Biblical Unitarianism - First Uses of The Term

First Uses of The Term

An early example of the term "Biblical Unitarianism" occurs in the British & Foreign Evangelical Review (1882) in an article on the "Waning of Biblical Unitarianism". In the following year, Peter William Clayden's biography of Samuel Sharpe (1883) describes him as a "Biblical Unitarian", adding, "His intensely practical mind, and his business training, joined with his great though rational reverence for the Bible, made him long for definite views expressed in scripture language."

The context of the term in the above examples relates to the tension from the 1830s onward between more traditional and relatively scripture-fundamentalist Unitarians and those advocating a freer approach such as transcendentalists Theodore Parker and James Martineau.
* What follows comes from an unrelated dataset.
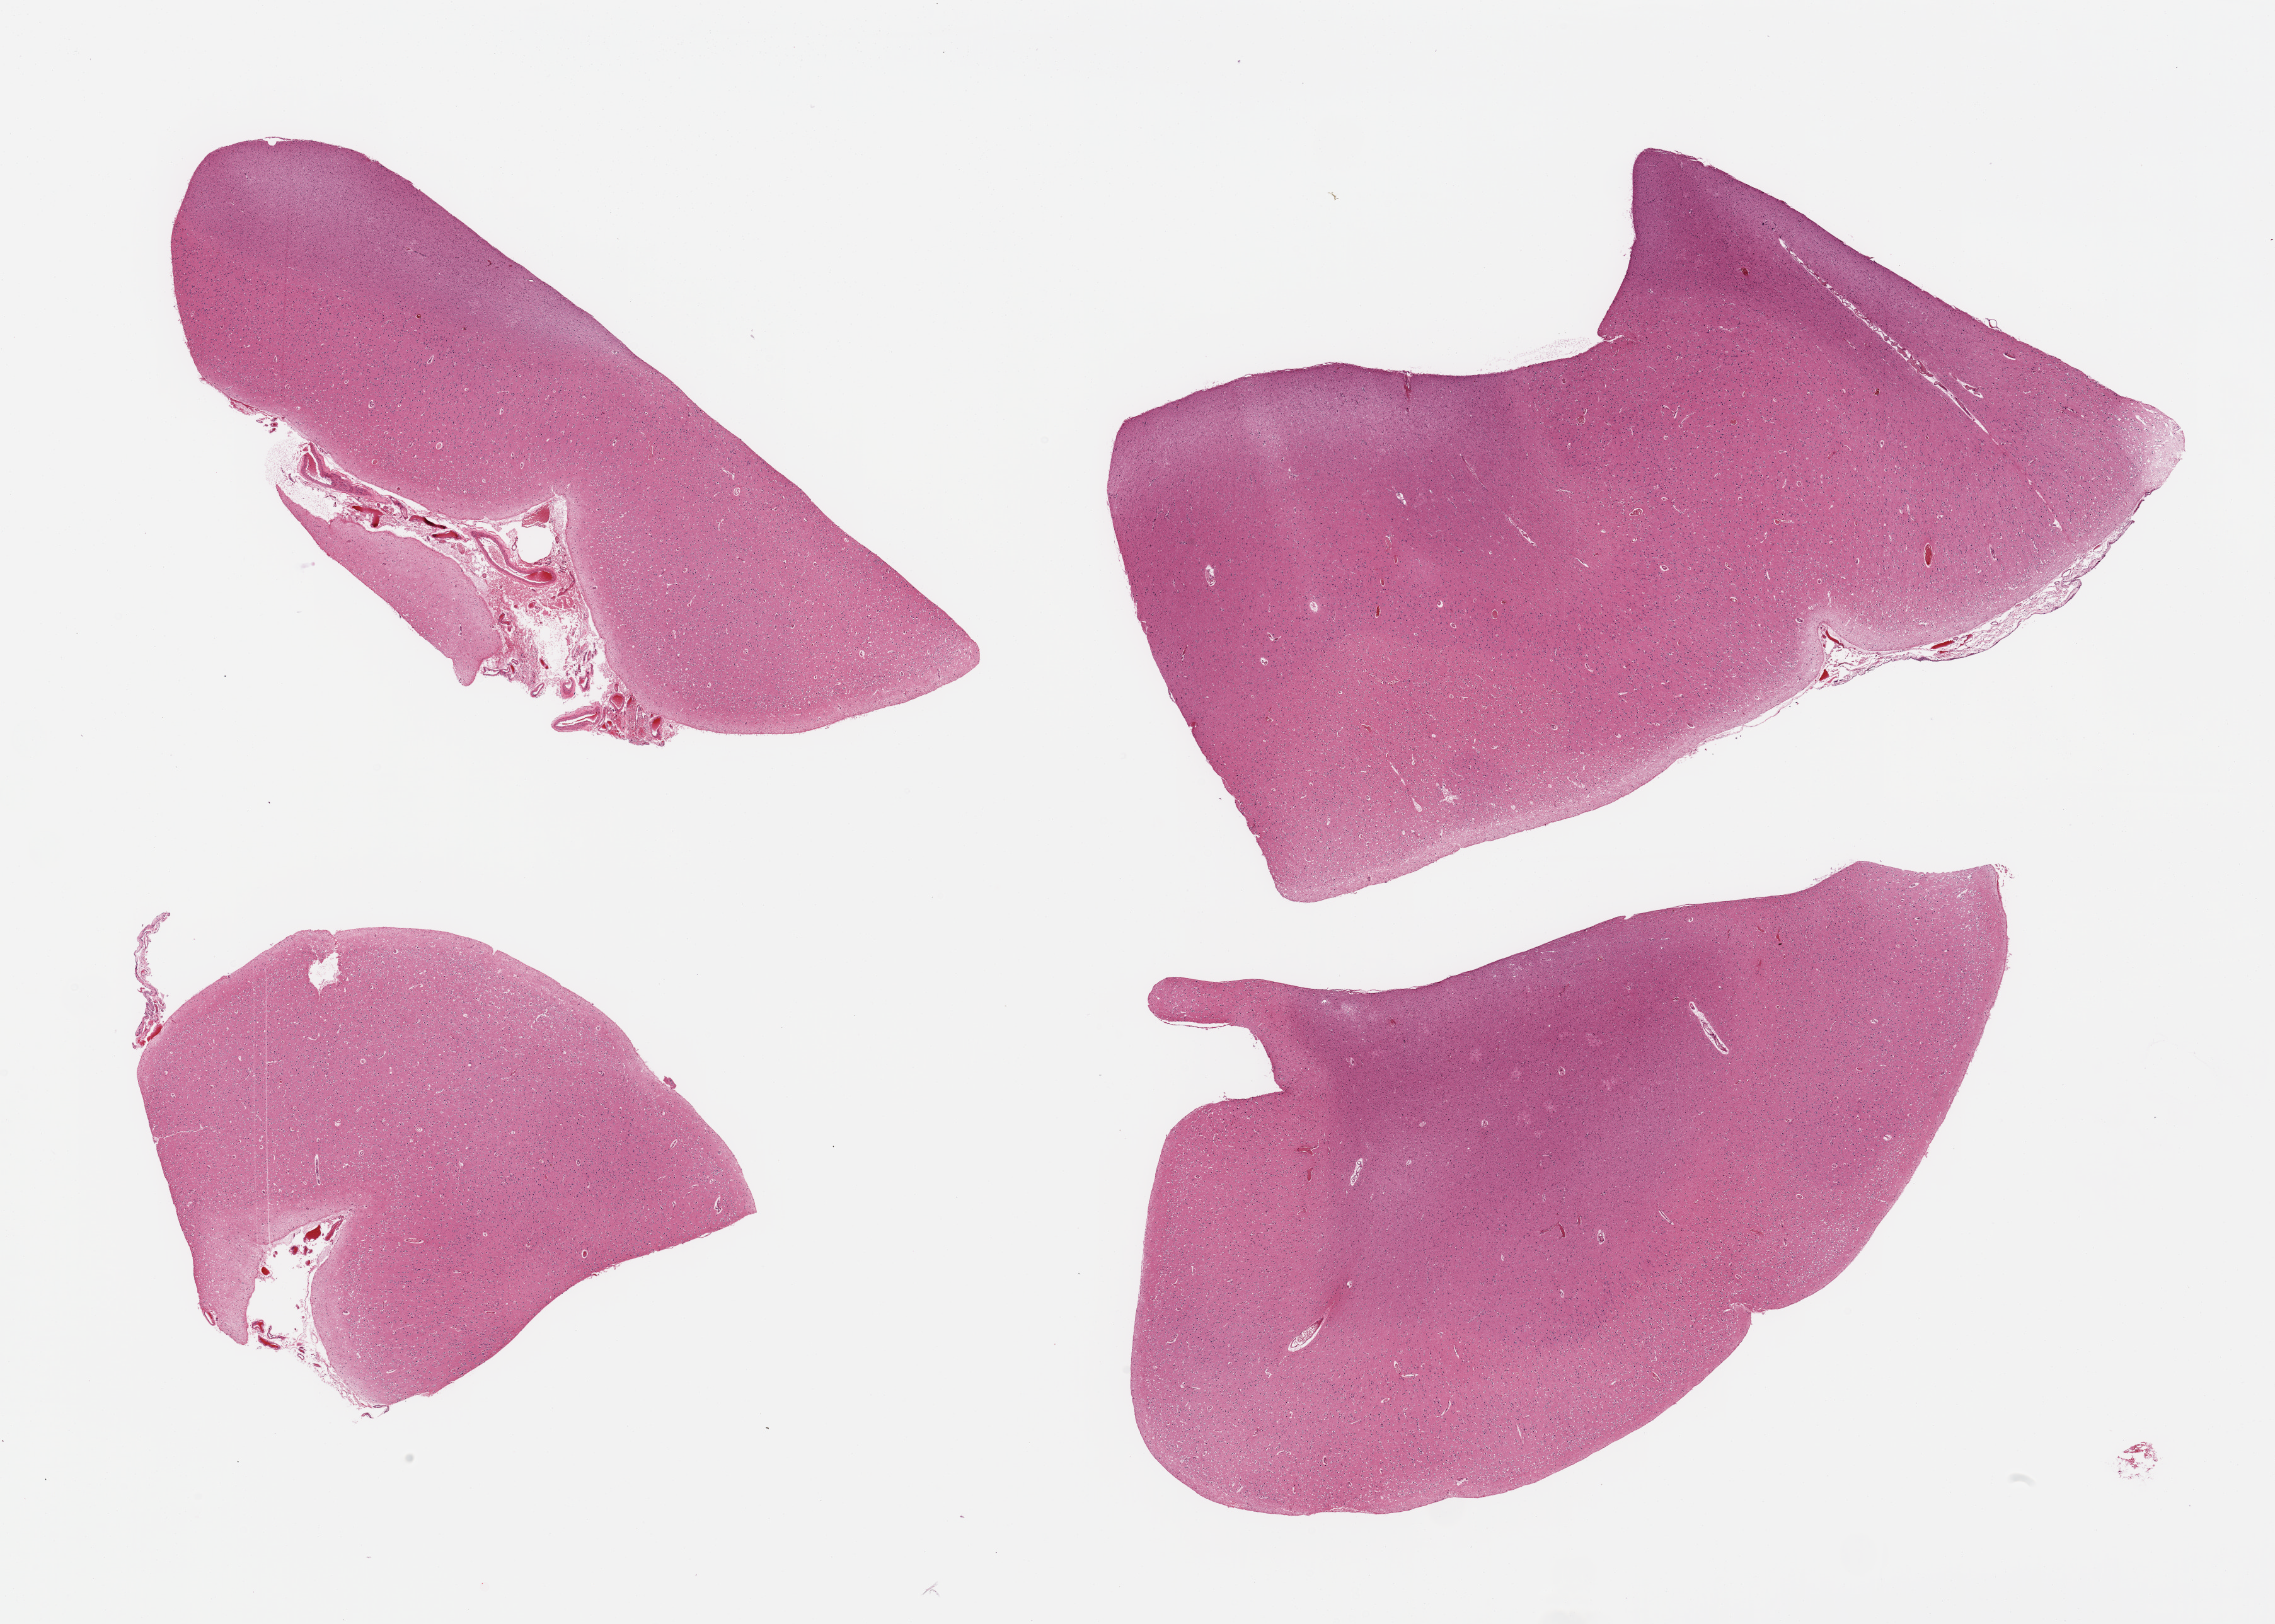
Whole-slide image, H&E stain — a low-resolution overview of the entire scanned area, about 28.5 x 20.4 mm (slide scanned at 20x), PAXgene-fixed, paraffin-embedded tissue, section of cerebral cortex (target tissue), donor tissue sample. Male donor.
* review note (as recorded): 4 pieces; 3 of 4 with congested meninges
This conflict came to a head in 1876 when Robert Spears resigned from the British and Foreign Unitarian Association and, with the support of Sharpe, a former president of the Association, began to publish a rival magazine. In this context, Sharpe is referred to again by John M. Robertson (1929) as a "Biblical Unitarian," and adds that Sharpes' magazine, The Christian Life, was largely aimed at combatting growing agnosticism in Unitarian pulpits. However, though Sharpe may have used the term, and later been called, "Biblical Unitarian", he did not set up any lobby group of that name within Unitarianism.

The label of "Biblical Unitarianism" is also attributed to earlier generations than Sharpe by Henry Gow (1928), who even compares this with "Channing Unitarianism", a reference to the still relatively scripture-fundamentalist views of William Ellery Channing.:"... and for a time, Unitarianism became the faith of many, if not most, of the leading citizens and thinkers of New England. As in England, it was a definitely Biblical Unitarianism."

Alexander Elliott Peaston (1940) pinpoints 1862 as the year of change from "Biblical Unitarianism" to newer models in England, where formerly belief in miracles and the resurrection were dominant. The entry of higher criticism into Unitarianism via Alexander Geddes and others dealt a "blow at the biblical Unitarianism of Joseph Priestley". Walter H. Burgess (1943) adopts the same terminology -- "Biblical Unitarianism" vs. "the newer Unitarianism"—to describe the tension in Wales in the 1870s between the deists David and Charles Lloyd vs. Gwilym Marles. A similar example occurs in quotation marks from historian Stange (1984)

Earl Morse Wilbur, in his monumental A History of Unitarianism (1945), does not describe any group by the terminology "Biblical Unitarian", though the tension between the fundamentalist origins of Unitarianism and post-Christian direction of late 19th century Unitarianism does begin to appear in the later volumes.